One generally does not expect newspaper reporters to know, much less understand history. However, it would be nice if they bothered to look even at the recent facts. Yet to read The New York Times, the Washington Post and even The Wall Street Journal, you would think there is a mass movement out of automobiles into mass transit. Yet, in reality, they rarely note that the decline in driving is more than 30 times the increase in transit ridership.
This is not to deny that transit ridership, after decades of relative decline, is rising, but statistically it remains relatively insignificant. That is because transit’s market share, outside New York, is barely one percent. However, why shouldn’t people take transit if it is a viable alternative to the car? The problem is that how we live, work and shop in most places simply does not work with transit; other trends, like a shift to cars that are more efficient, telecommuting and working closer to home all seem far more likely to shape our future transportation pattern.
But where the really far off is with respect to demographic trends --- where people are moving. Readers are continuously misled about the imagined return of people from the suburbs to the city. The claim is that this has being going on since before energy prices really spiked but has become even more pronounced now.
The demographic reality is quite at odds with these assertions, even now. For one thing suburbanization never was principally about moving from cities to suburbs, it was more about moving from small town and rural areas to the suburbs. Even in St. Louis, which has lost more of its population than any city since the Romans sacked Carthage, most new suburban residents were not from the city.
More critically, an examination of metropolitan county domestic migration data from 2000 to 2007 simply fails to show any demonstrable back-to-the-city movement. We examined domestic migration in 47 metropolitan areas of the nation with more than 1,000,000 population (four metropolitan areas were excluded, see file). Here is what the data show:
- Core counties of metropolitan areas continue to lose domestic migrants and have done so every year of this decade. There have been ups and downs, but in 2006-2007, more than 500,000 people moved out of core counties. Every year in the decade, from 34 to 39 of the 47 core counties have lost domestic migrants. In 2006-2007, 37 core counties lost domestic migrants.
- Suburban counties of metropolitan areas continue to gain domestic migrants and have done so every year of this decade. The trend has been generally downward, with more than a net 400,000 migration gain in 2000-2001, falling to a gain of 180,000 in 2006-2007. Every year in the decade, from suburban counties in 33 to 40 of the 47 metropolitan areas have gained domestic migrants. In 2006-2007, suburban domestic migration gains occurred in 33 metropolitan areas.
- Domestic migration was greater (or losses were lower) in the suburban counties of 39 of the 47 metropolitan areas in 2006-2007. During the decade, this figure has ranged from 38 to 42.

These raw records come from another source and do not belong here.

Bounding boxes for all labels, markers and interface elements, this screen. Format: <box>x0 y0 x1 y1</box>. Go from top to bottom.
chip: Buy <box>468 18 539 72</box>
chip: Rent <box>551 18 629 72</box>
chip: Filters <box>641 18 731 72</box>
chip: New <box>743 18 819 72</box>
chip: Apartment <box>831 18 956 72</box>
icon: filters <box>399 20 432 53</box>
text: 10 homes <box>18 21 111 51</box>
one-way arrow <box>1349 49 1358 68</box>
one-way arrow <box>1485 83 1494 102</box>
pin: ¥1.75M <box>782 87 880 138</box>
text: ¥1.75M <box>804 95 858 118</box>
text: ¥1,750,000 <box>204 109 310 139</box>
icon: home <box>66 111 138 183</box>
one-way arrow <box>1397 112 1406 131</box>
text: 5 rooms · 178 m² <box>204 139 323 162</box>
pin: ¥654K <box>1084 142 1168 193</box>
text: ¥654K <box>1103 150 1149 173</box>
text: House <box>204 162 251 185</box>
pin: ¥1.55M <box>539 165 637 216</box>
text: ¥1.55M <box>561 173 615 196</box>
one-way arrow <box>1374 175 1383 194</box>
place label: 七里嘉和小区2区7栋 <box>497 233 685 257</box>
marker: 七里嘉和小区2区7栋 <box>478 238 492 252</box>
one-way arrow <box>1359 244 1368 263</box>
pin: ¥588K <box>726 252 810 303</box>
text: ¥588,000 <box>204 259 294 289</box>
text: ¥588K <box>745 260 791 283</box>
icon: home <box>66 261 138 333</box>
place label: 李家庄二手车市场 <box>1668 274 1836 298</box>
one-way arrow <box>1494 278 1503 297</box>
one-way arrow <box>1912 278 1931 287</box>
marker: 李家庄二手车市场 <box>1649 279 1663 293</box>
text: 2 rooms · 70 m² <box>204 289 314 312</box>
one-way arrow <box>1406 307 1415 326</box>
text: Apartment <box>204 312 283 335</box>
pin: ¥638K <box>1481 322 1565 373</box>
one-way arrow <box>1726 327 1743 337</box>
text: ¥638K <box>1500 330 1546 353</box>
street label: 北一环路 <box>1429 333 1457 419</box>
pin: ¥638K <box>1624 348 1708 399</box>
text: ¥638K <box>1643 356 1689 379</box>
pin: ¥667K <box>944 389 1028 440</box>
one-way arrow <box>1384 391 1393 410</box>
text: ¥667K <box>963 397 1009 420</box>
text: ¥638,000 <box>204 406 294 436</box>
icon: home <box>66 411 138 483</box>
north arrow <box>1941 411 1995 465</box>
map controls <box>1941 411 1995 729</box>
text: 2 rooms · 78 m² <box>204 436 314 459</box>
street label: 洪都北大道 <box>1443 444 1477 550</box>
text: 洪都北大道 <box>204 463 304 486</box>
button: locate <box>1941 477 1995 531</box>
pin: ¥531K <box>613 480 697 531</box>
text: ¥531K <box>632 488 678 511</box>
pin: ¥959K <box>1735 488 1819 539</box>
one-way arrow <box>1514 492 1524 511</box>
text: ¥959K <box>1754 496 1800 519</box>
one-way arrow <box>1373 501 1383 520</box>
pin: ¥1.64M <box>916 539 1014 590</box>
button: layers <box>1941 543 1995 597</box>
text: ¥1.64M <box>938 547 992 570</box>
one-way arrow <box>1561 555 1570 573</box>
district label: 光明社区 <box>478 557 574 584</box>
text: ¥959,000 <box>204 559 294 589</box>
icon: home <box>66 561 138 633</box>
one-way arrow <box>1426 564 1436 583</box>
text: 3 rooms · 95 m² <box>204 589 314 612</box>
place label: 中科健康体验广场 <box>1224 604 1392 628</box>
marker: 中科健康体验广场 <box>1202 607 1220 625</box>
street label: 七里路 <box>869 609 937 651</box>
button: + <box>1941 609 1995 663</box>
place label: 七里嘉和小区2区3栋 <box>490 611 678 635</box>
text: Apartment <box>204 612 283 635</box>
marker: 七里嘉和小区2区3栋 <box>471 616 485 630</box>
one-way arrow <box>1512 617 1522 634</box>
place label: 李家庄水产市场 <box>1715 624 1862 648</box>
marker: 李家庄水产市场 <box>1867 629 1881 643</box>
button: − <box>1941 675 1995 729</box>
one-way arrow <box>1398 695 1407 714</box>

The decline in domestic migration to the suburbs, however, does not suggest that people are moving back to the city. On the contrary, it may suggest even greater decentralization as people move from the suburbs, as well as core cities, of major metropolitan areas to smaller urban areas and perhaps even rural areas. Perhaps it is being made possible by advances in information technology and telecommuting. To some degree, it is people “voting with their feet” often due to high housing prices, failing schools and congested conditions even in suburbs of large metropolitan centers.
Basically, from a statistical point of view, there is simply no hard evidence of any material movement of people from suburbs to cities. Between 2000 and 2007, millions of people moved from the most expensive housing markets to more affordable markets --- in many times prices made worse by land use policies commonly imposed in some areas.
The reality is that people are adaptable to changing conditions. They will work to preserve the lifestyles they prefer. They will buy more fuel efficient cars; they will work and recreate closer to home. A decade from now, we will likely find that the reports of suburban demise will be greatly exaggerated once again.